**Given passage:**
I just realized that a change I'm thinking about for a while would solve 
your problem as well, but keep concurrent allocation possible.

See ttm_mem_evict_first() unlocks the BO after evicting it:
>         ttm_bo_del_from_lru(bo);
>         spin_unlock(&glob->lru_lock);
>
>         ret = ttm_bo_evict(bo, ctx);
>         if (locked) {
>                 ttm_bo_unreserve(bo); <-------- here
>         } else {
>                 spin_lock(&glob->lru_lock);
>                 ttm_bo_add_to_lru(bo);
>                 spin_unlock(&glob->lru_lock);
>         }
>
>         kref_put(&bo->list_kref, ttm_bo_release_list);

The effect is that in your example process C can not only beat process B 
once, but many many times because we run into a ping/pong situation 
where B evicts resources while C moves them back in.

For a while now I'm thinking about dropping those reservations only 
after the original allocation succeeded.

The effect would be that process C can still beat process B initially, 
but sooner or process B would evict some resources from process C as 
well and then it can succeed with its allocation.

**Given request A:** Summarize the message on buffer eviction in two sentences.
**Given request B:** Restate part of the message on buffer eviction, switching "ping/pong" to "back-and-forth". Begin at the words "The effect is"; stop after "with its allocation.".

**Supplied data:**

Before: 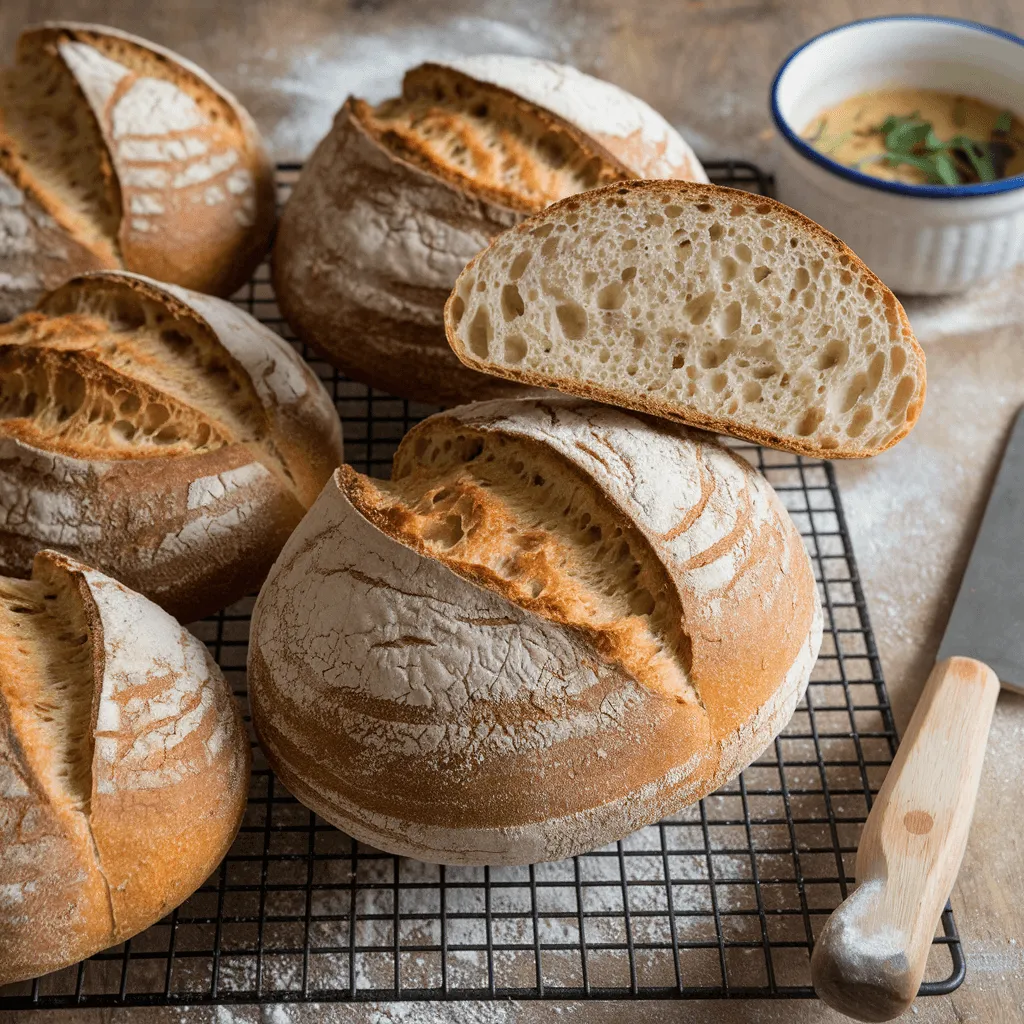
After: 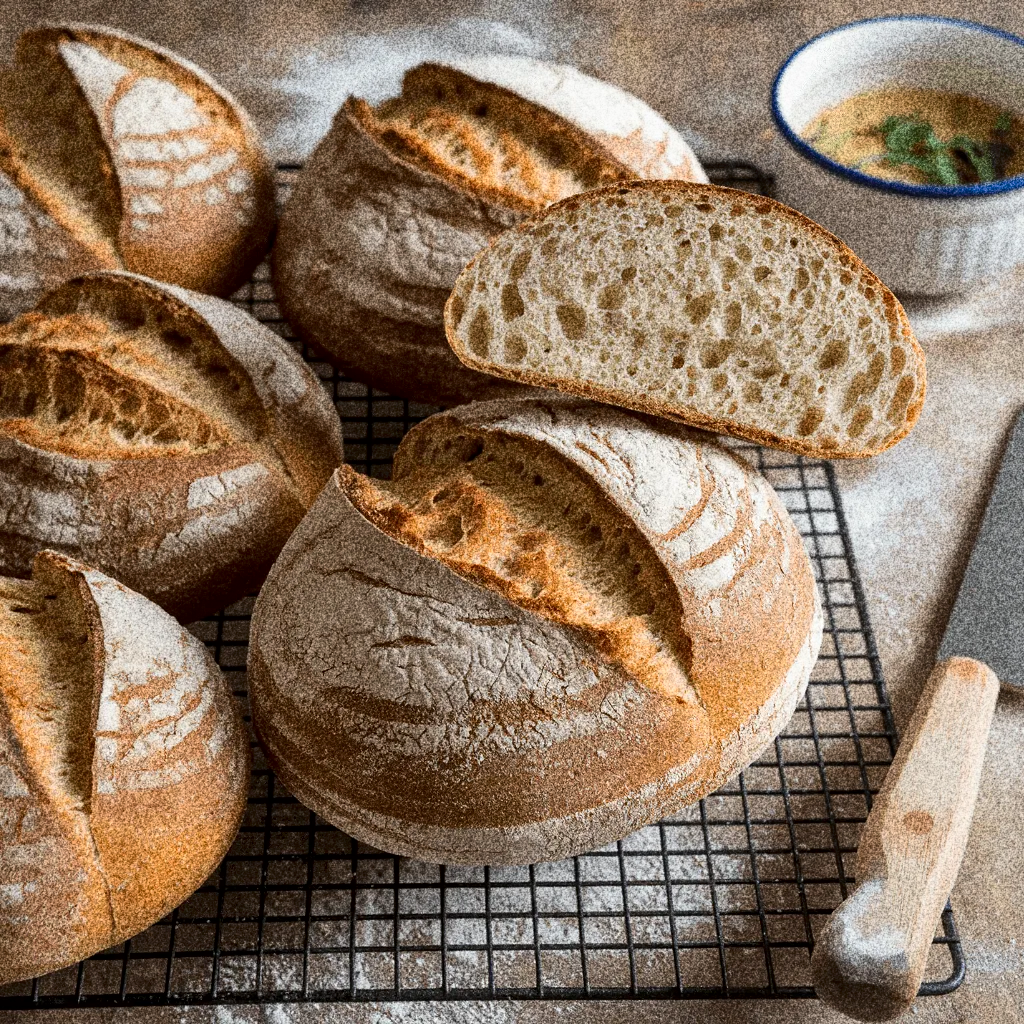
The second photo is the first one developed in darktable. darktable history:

**Response A:** Because ttm_mem_evict_first() unlocks the BO after evicting it, process C can beat process B many times in a ping/pong situation where B evicts resources while C moves them back in. The proposed change drops those reservations only after the original allocation has succeeded, so C can still beat B at first, but B would eventually evict some of C's resources and complete its allocation, while concurrent allocation remains possible.

**Response B:**
The effect is that in your example process C can not only beat process B 
once, but many many times because we run into a back-and-forth situation 
where B evicts resources while C moves them back in.

For a while now I'm thinking about dropping those reservations only 
after the original allocation succeeded.

The effect would be that process C can still beat process B initially, 
but sooner or process B would evict some resources from process C as 
well and then it can succeed with its allocation.